Libéré en 2007 après avoir purgé une peine de quatre ans de prison, Bertrand Cantat sort l’album Amor Fati dix ans plus tard. L’ancien chanteur du groupe Noir Désir accorde alors un entretien aux Inrockuptibles et fait la couverture du magazine en octobre 2017, ce qui déclenche une vive polémique. Au cours de cette interview, le musicien affirme avoir conscience d’avoir "commis l’irréparable". "Après avoir accompagné Marie [Trintignant] à l’hôpital, j’ai été viré et je suis revenu à l’appartement. Pour me flinguer", poursuit-il. Des propos auxquels Jean-Louis Trintignant réagit auprès d’une journaliste d’iTélé. "Je croyais qu'après le drame il le ferait, mais il ne l'a pas fait. C'est son problème", déclare-t-il à propos de sa supposée tentative de suicide. Questionné sur sa réaction s’il en venait à croiser le meurtrier de sa fille, l’acteur ajoute : "Je changerais de trottoir si je le voyais. [...] Je ne peux pas dire que c’est de la haine, mais c’est quelqu’un que je ne veux pas rencontrer".

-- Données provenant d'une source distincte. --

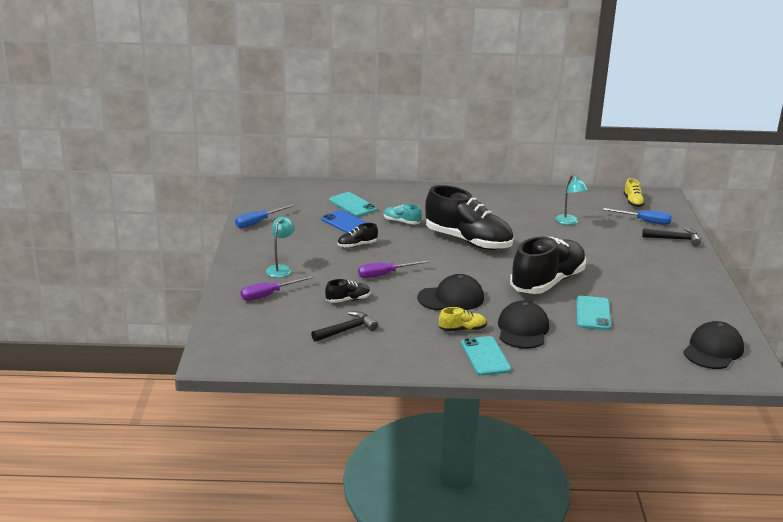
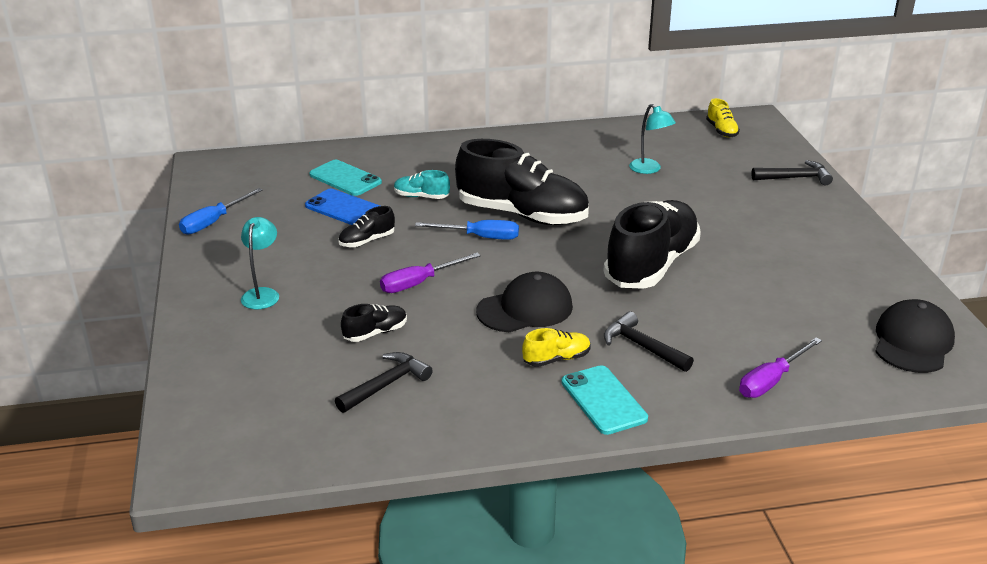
camera: 10 degrees left, 5 degrees up
purple screwdriver [241,275,314,301] -> purple screwdriver moved to [739,338,822,398]
black cap [498,301,549,349] -> black hammer [604,312,694,372]
turquoise phone [576,296,611,330] -> none
blue screwdriver [603,208,672,225] -> blue screwdriver moved to [415,220,519,240]

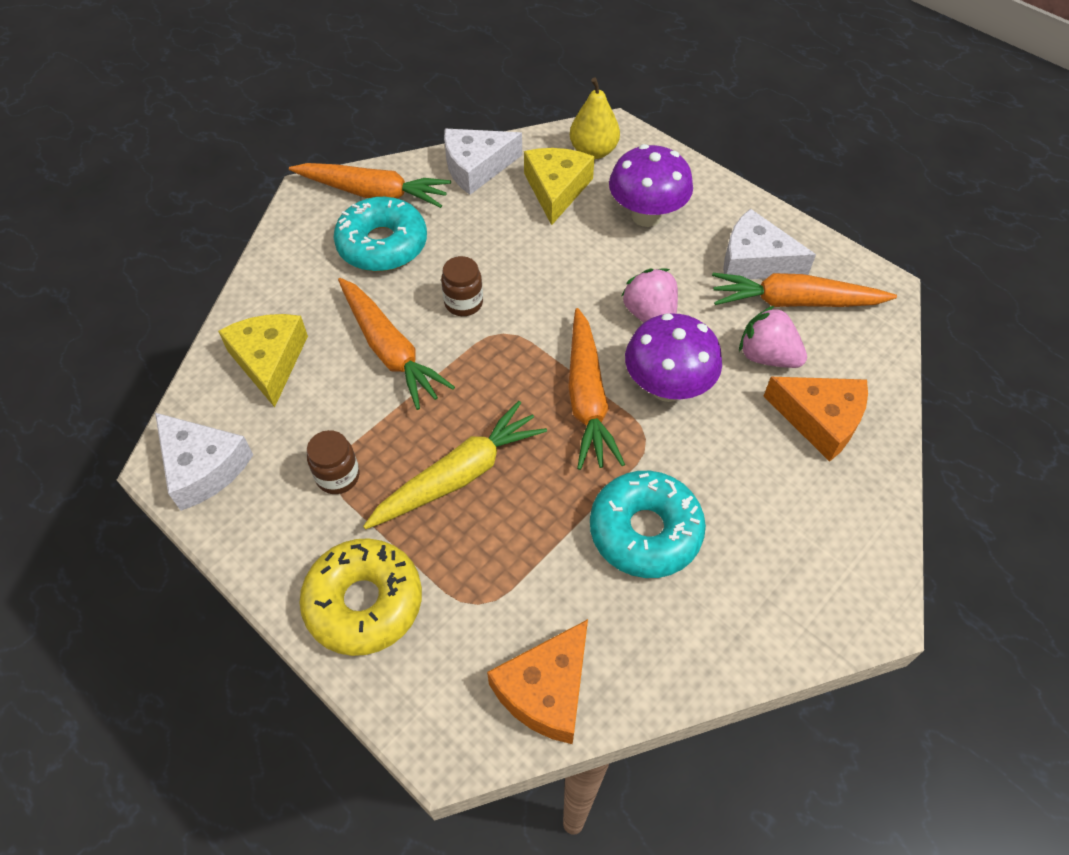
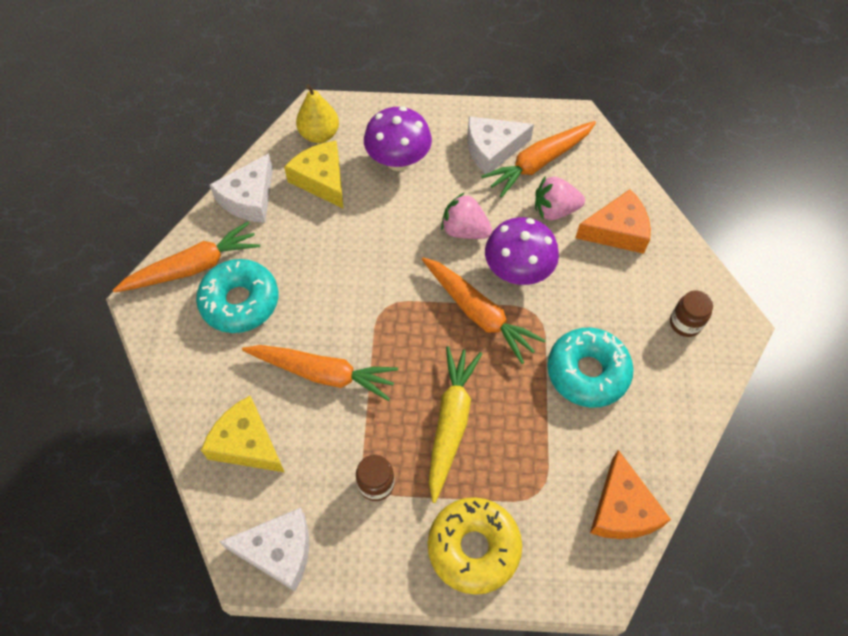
camera: 40 degrees left, 5 degrees up
brown jar [441,256,483,316] -> brown jar moved to [670,290,713,337]

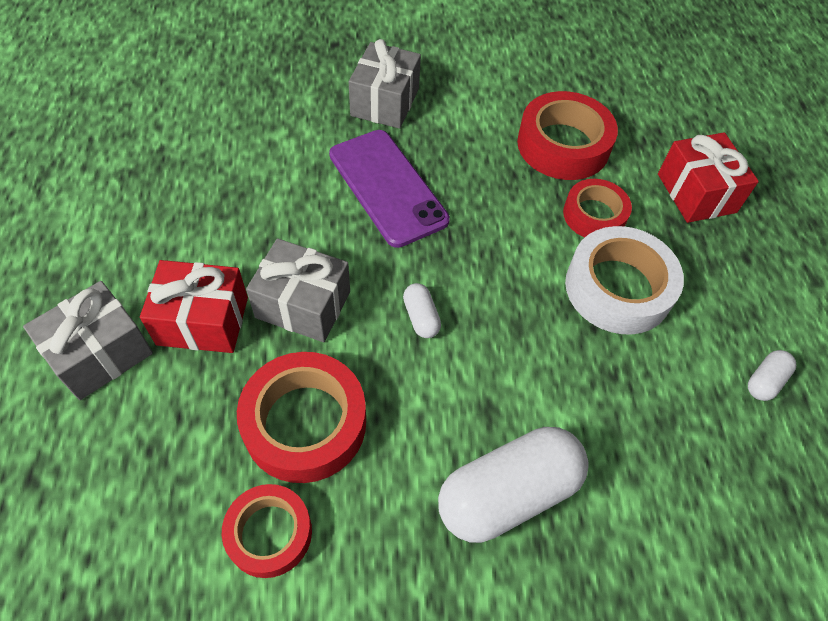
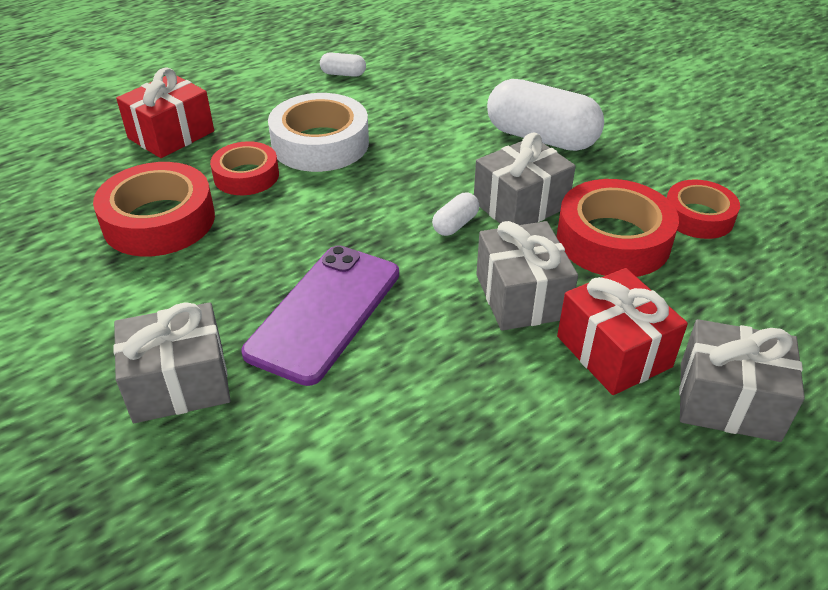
camera: 120 degrees left, 15 degrees down
none -> grey gift [474,133,576,225]

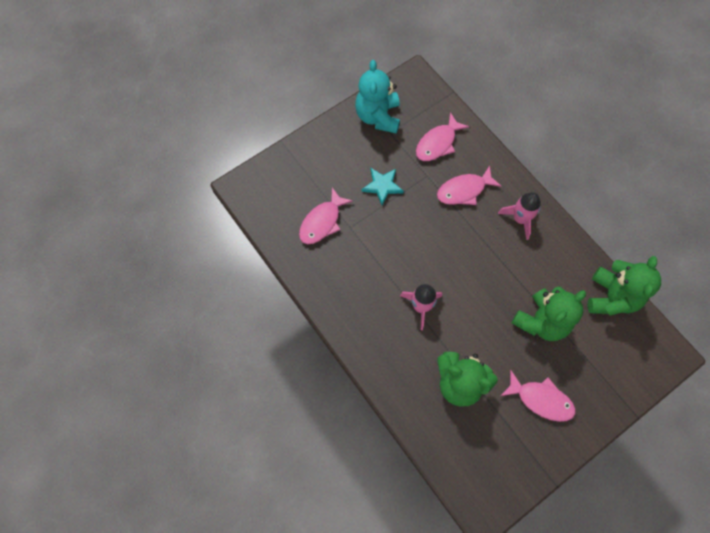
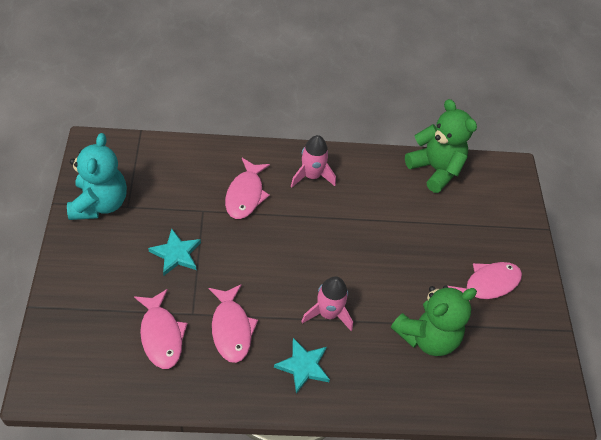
camera: 60 degrees left, 15 degrees down
turquoise teddy bear [355,60,400,134] -> turquoise teddy bear turned 120 degrees counterclockwise [67,133,127,220]
pink fish [416,112,469,161] -> pink fish moved to [209,284,258,363]
green teddy bear [512,286,586,341] -> none
none -> turquoise star [274,338,330,394]

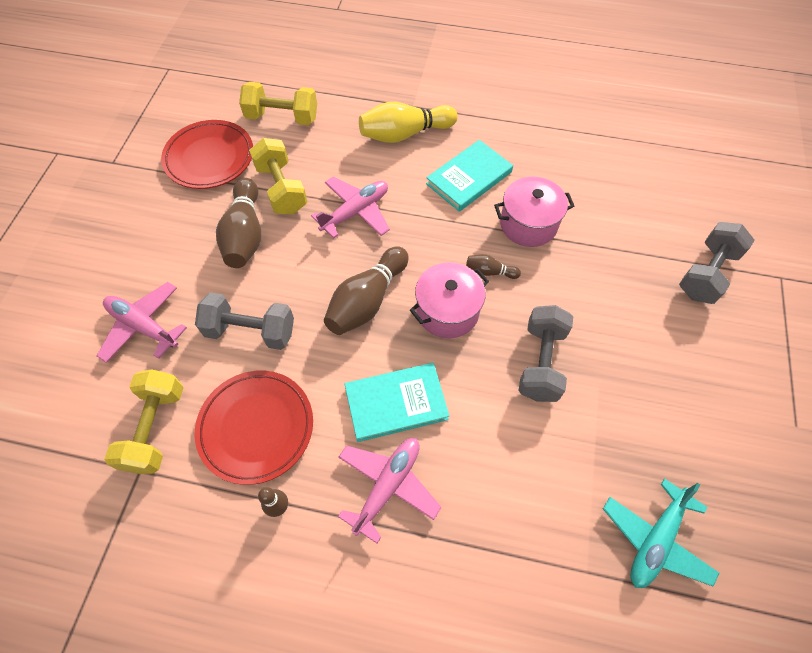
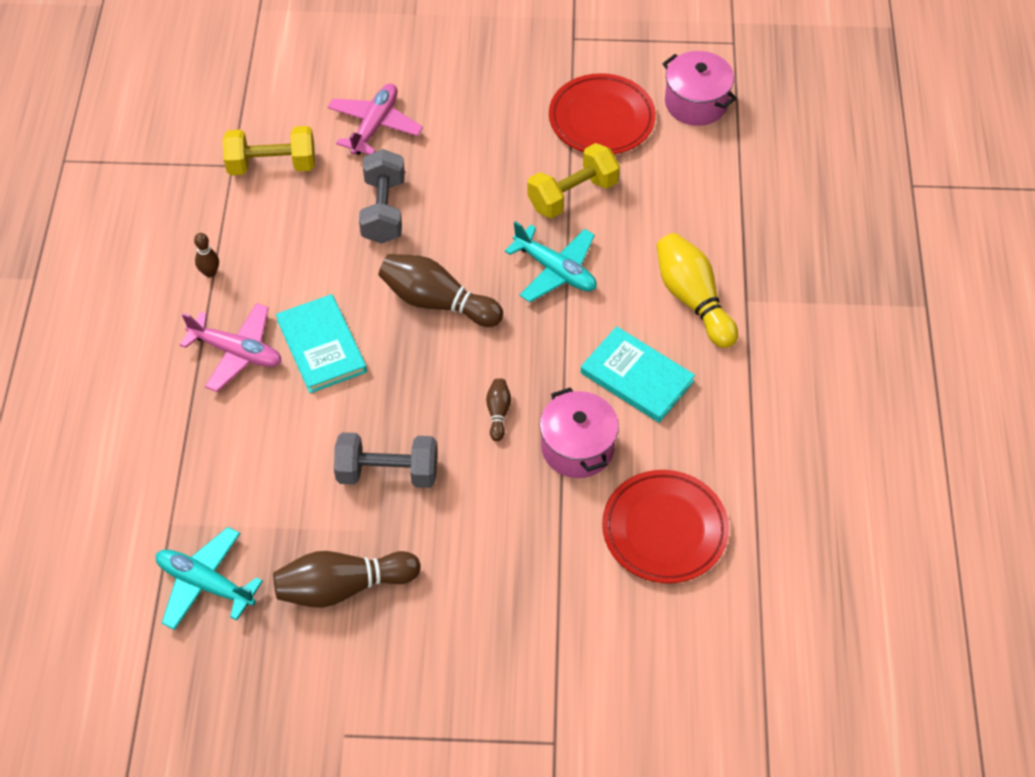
camera: 80 degrees right, 5 degrees down
red plate [195,371,313,485] -> red plate moved to [602,470,729,583]
brown bowling pin [216,178,261,268] -> brown bowling pin moved to [273,551,421,608]
yellow dumbbell [239,82,317,125] -> none
pink plane [311,177,390,239] -> turquoise plane [505,221,597,302]
pink pot [410,262,489,338] -> pink pot moved to [662,51,737,126]
grey dumbbell [679,222,754,304] -> none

(Photo by Jeremy Bembaron/Sygma via Getty Images)
(Photo by Jeremy Bembaron/Sygma via Getty Images)

"Je pense beaucoup au suicide"

Jean-Louis Trintignant se bat depuis plusieurs années contre un cancer de la prostate. "Quand on est vieux, on a vécu, on a vu beaucoup de choses et ça fait moins peur car le cancer est beaucoup plus lent", confie-t-il au micro de RTL en septembre 2017. Il révèle avoir été profondément affecté par la perte de son frère aîné, emporté par la maladie plus de quarante ans plus tôt. "J'ai perdu mon frère à 41 ans, il est mort d'un cancer et ça m'a beaucoup traumatisé, touché, poursuit-il. C'était mon frère aîné, on avait deux ans de différence et je me disais : 'C'est injuste ! Pourquoi mon frère a un cancer et moi j'en ai pas ?'" Un mois plus tard, lors de la promotion du film Happy End de Michael Haneke, l’artiste évoque à nouveau sa maladie et fait un parallèle surprenant et poignant vis-à-vis du rôle qu’il interprète. "Ce personnage m’a énormément touché. Je suis à la fin de ma vie, comme lui. Je pense beaucoup au suicide, comme lui", déclare-t-il au cours d’une interview accordée au JDD. À propos de ses futurs projets, il conclut avec ironie : "Réussir mon suicide, peut-être".

Un grand-père comblé

Au cours d’un entretien réalisé pour Nice-Matin en février 2020, Jean-Louis Trintignant tient à relativiser sur son combat contre la maladie. "Vous savez, pour 60 % d'entre nous, on a tous un cancer. Mais quand on est vieux, ce n'est pas la maladie la plus grave", confie-t-il. Il ajoute qu’il "ne prend même pas de traitement" et considère que "ce n’est pas normal de vivre jusqu’à cent ans", avant d’en dire davantage sur sa philosophie. Le monstre sacré du septième art admet être "un pessimiste acceptable" et se décrit comme quelqu’un de "désespéré mais pas triste". Il cite ensuite son petit-fils Paul, née de la relation entre sa défunte fille et François Cluzet : "Il est poète, voyage beaucoup et pas bêtement. En tout cas, il me dit que les progrès ont toujours été accomplis par des gens optimistes jamais par des gens comme moi". À propos des enfants de la regrettée actrice, Roman, Paul, Léon et Jules, ainsi que du petit garçon de son fils Vincent, le comédien assure avec tendresse : "Mes petits-enfants, justement, sont merveilleux et je les adore. Et bien, quand on a ça, on n'a pas tout raté. Oui, ça vaut la peine de vivre".

Un petit accident

Invité sur le plateau de Vivement dimanche en décembre 2018, Jules Benchetrit raconte une anecdote vécue avec son grand-père Jean-Louis Trintignant. "Ton grand-père, il a une autre passion que tu connais mieux que moi, c'est la voiture, les rallyes", lance Michel Drucker au fils de Marie Trintignant et Samuel Benchetrit. Une passion que l’artiste a apparemment tenté de transmettre à son petit-fils, avec plus ou moins de réussite. "La dernière fois qu'il m'a emmené en voiture, il m'a pété le bras, révèle le jeune acteur de 22 ans avec une certaine tendresse teintée de pudeur. J'apprenais à conduire. C'est vers la fin, on a eu un petit accident, et voilà."